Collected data

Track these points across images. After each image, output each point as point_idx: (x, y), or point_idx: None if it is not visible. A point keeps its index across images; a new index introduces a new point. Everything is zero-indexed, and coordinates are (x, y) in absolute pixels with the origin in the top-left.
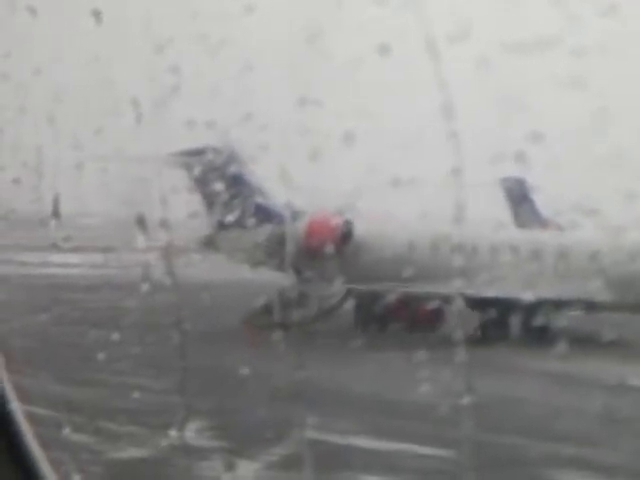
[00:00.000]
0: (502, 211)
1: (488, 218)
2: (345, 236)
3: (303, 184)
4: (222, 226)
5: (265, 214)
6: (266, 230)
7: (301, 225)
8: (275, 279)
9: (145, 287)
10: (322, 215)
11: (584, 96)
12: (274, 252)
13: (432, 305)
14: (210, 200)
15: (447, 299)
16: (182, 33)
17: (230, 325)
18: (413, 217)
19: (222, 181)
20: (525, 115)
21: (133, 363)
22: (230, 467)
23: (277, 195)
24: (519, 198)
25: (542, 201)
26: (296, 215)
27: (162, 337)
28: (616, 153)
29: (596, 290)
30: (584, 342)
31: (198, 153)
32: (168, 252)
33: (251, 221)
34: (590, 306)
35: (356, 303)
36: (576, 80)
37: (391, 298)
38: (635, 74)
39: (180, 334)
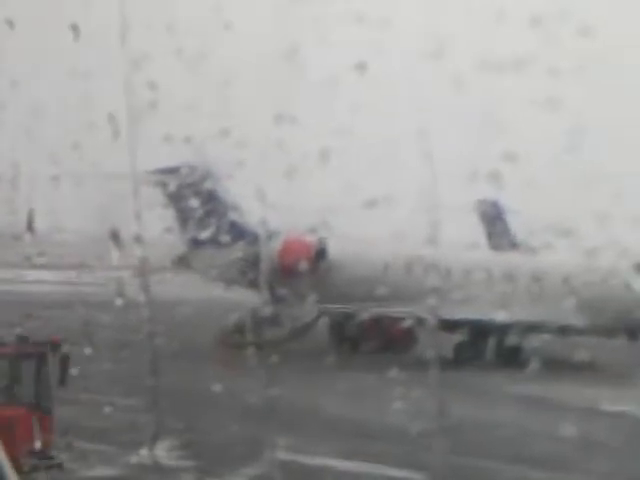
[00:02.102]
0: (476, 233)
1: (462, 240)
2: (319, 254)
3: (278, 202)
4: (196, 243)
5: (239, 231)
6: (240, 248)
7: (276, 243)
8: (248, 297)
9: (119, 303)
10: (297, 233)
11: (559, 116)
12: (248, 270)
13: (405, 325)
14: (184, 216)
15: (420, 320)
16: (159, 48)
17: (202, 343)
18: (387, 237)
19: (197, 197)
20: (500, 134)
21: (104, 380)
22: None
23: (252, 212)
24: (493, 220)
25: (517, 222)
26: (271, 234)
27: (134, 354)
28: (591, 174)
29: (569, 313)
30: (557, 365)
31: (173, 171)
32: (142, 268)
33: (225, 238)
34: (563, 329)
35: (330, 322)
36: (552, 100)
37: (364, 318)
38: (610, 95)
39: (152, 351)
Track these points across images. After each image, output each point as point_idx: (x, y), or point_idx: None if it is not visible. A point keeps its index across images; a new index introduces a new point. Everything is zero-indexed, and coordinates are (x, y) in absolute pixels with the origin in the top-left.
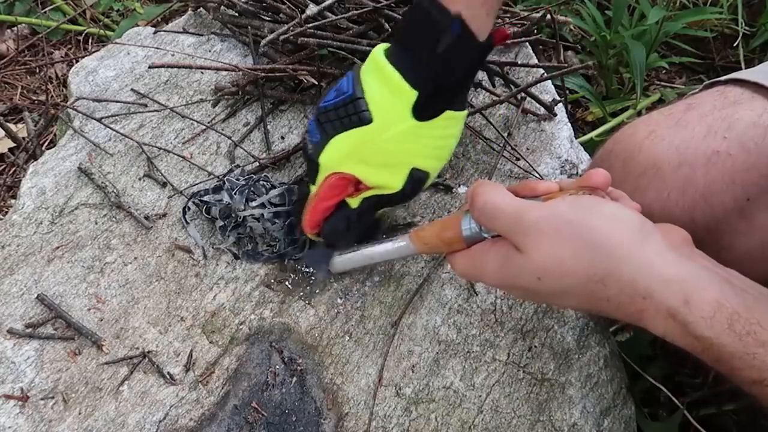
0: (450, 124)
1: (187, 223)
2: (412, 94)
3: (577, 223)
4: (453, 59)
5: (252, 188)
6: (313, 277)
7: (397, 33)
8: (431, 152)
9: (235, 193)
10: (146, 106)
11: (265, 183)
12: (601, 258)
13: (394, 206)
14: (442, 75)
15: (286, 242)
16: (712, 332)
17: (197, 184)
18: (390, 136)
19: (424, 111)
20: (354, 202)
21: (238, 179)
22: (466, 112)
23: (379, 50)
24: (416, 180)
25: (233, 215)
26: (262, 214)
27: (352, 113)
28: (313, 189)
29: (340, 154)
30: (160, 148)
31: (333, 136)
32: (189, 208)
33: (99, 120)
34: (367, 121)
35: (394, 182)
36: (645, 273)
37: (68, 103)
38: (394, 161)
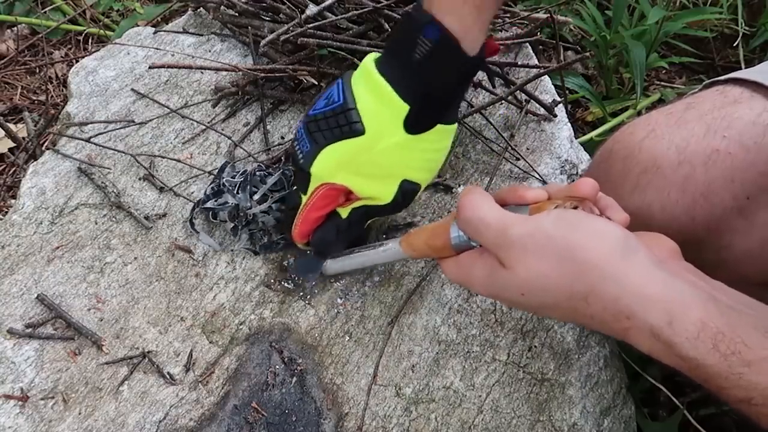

What the task requires
The answer must be an exact copy of the lines from the start of the records above through the line containing "12: (274, 252)", with no pictures in it.

Response for this exercise
Track these points across images. After each image, output each point as point_idx: (x, y), or point_idx: None if it is not visible. A point keeps its index across images; a new index introduces a new point. Everything is zero-indexed, and coordinates are (x, y) in absolute pixels with the origin in the top-left.
[00:00.000]
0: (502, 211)
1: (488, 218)
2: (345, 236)
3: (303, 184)
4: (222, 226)
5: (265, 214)
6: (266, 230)
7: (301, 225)
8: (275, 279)
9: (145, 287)
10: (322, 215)
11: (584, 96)
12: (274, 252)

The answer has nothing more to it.